Work required:
Exact reproduction of every record is required, and pictures are to be excluded.

The input:
---------------
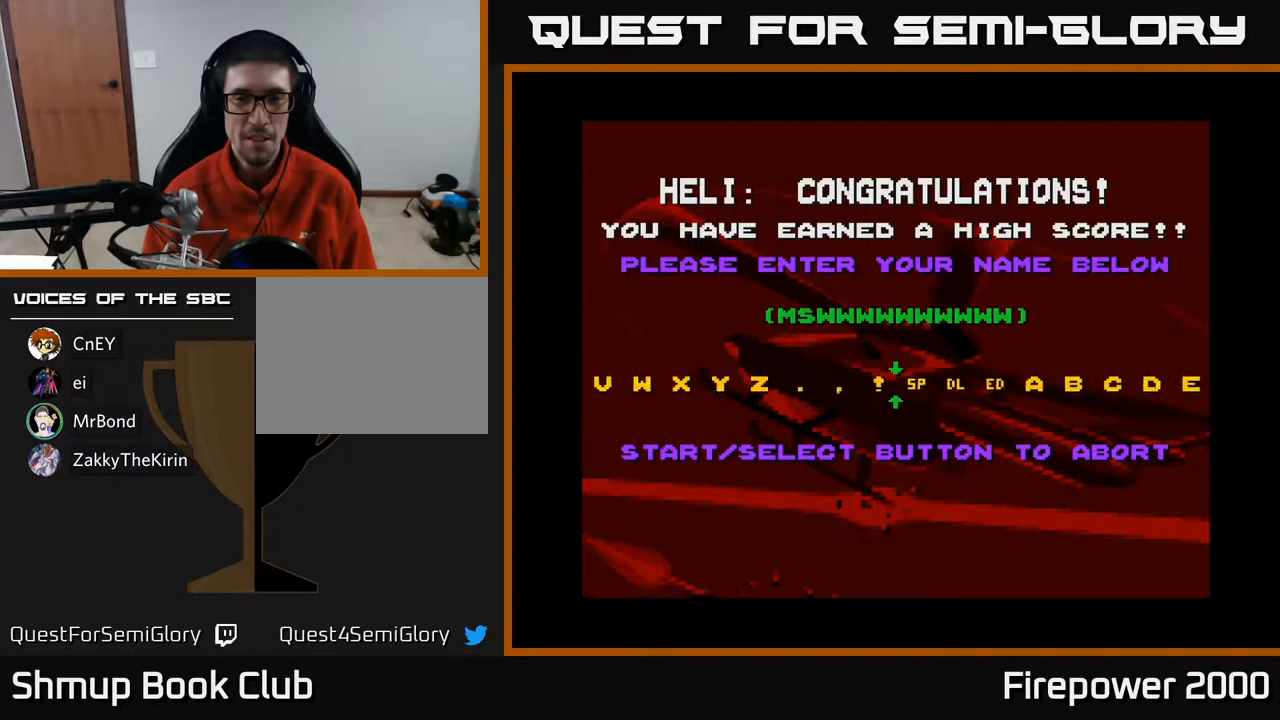
{"buttons": [], "events": [[150, "DPAD_RIGHT", "up"]]}
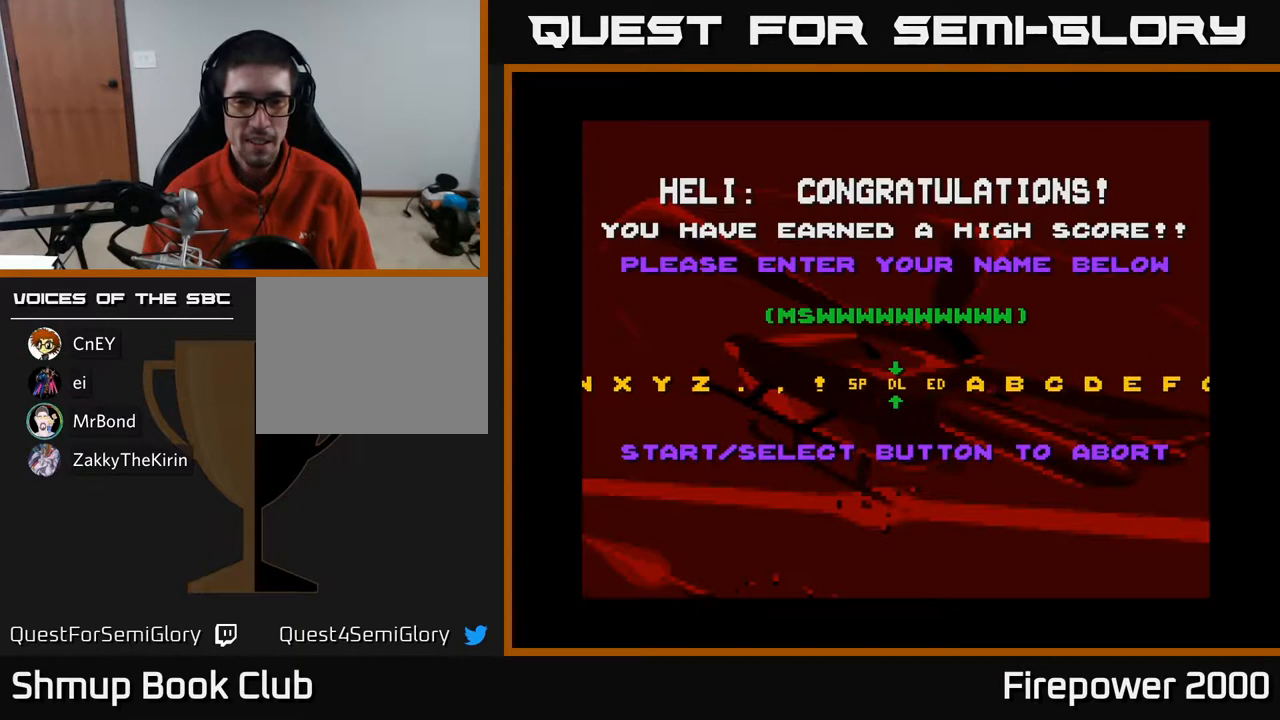
{"buttons": [], "events": []}
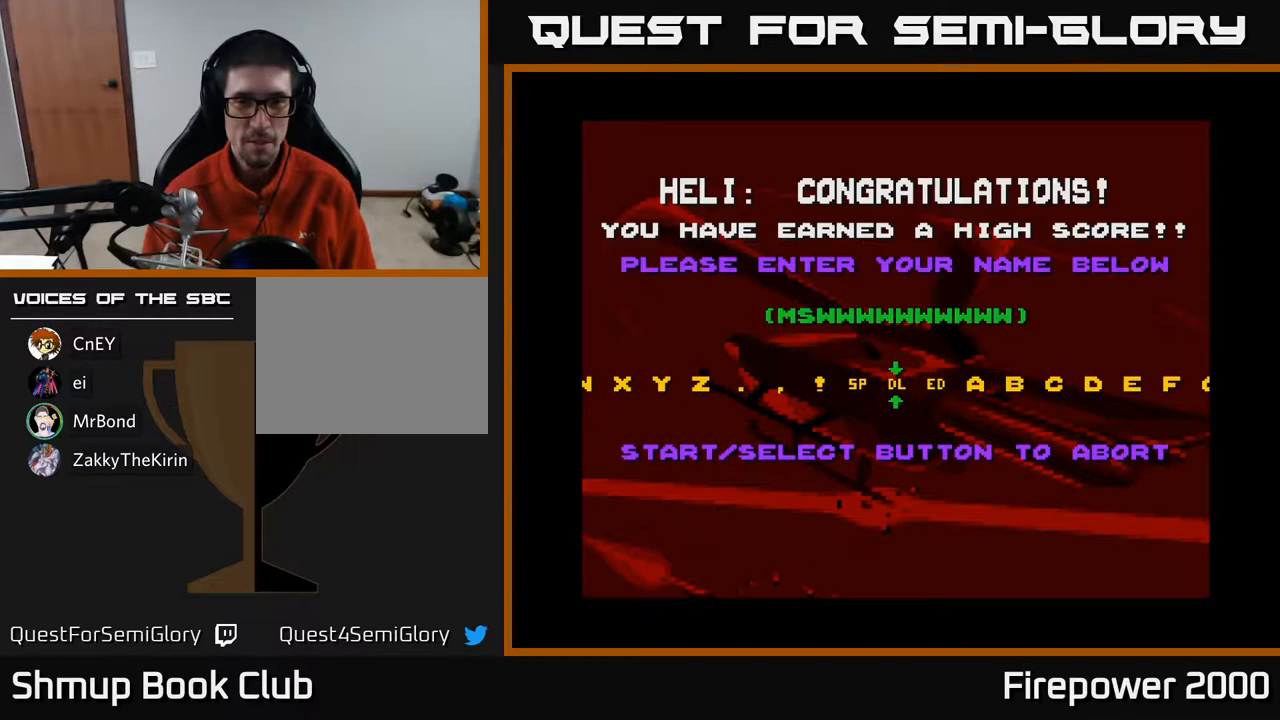
{"buttons": [], "events": []}
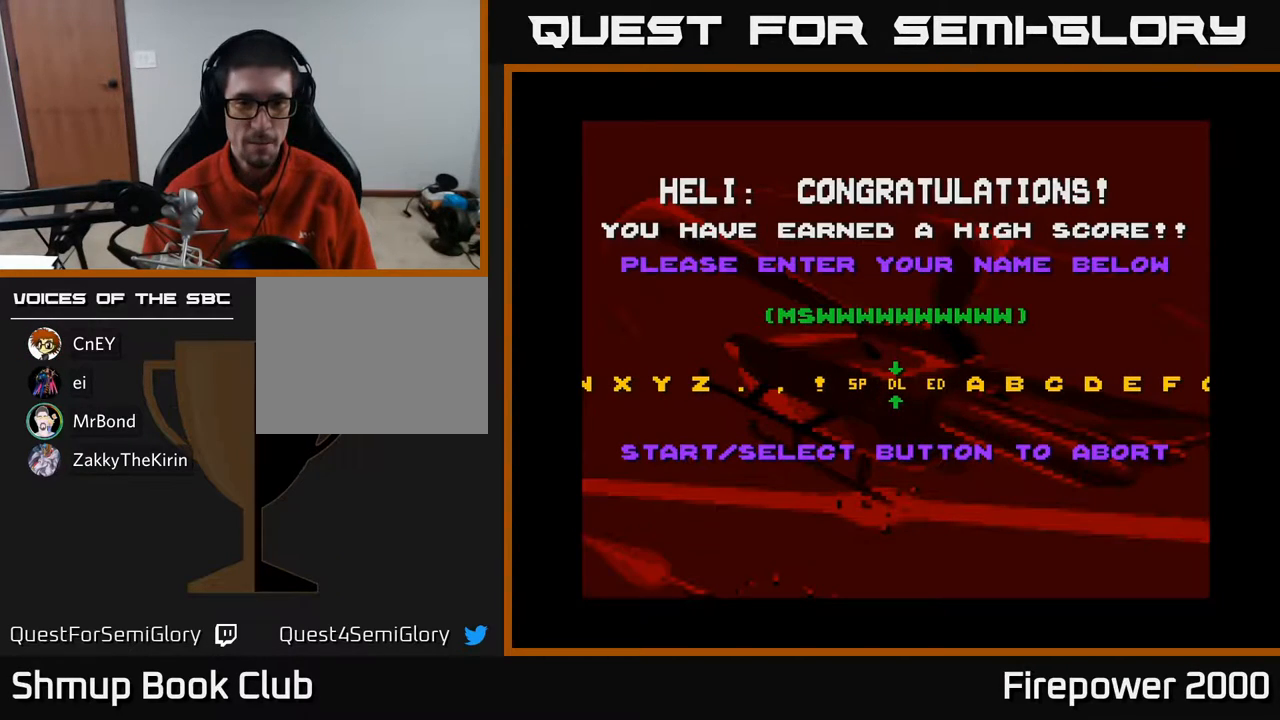
{"buttons": ["DPAD_RIGHT"], "events": [[300, "DPAD_RIGHT", "down"]]}
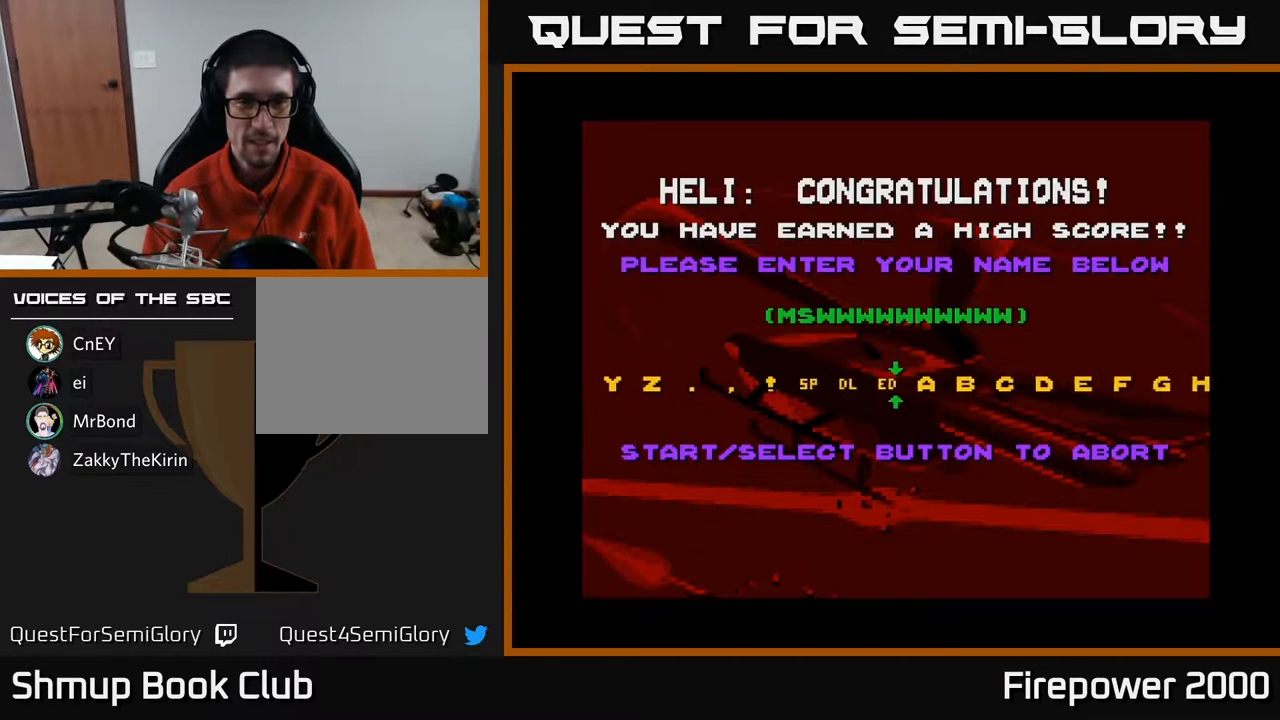
{"buttons": ["DPAD_RIGHT"], "events": []}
---------------
Solution to this problem:
{"buttons": [], "events": [[150, "DPAD_RIGHT", "up"]]}
{"buttons": [], "events": []}
{"buttons": [], "events": []}
{"buttons": ["DPAD_RIGHT"], "events": [[300, "DPAD_RIGHT", "down"]]}
{"buttons": ["DPAD_RIGHT"], "events": []}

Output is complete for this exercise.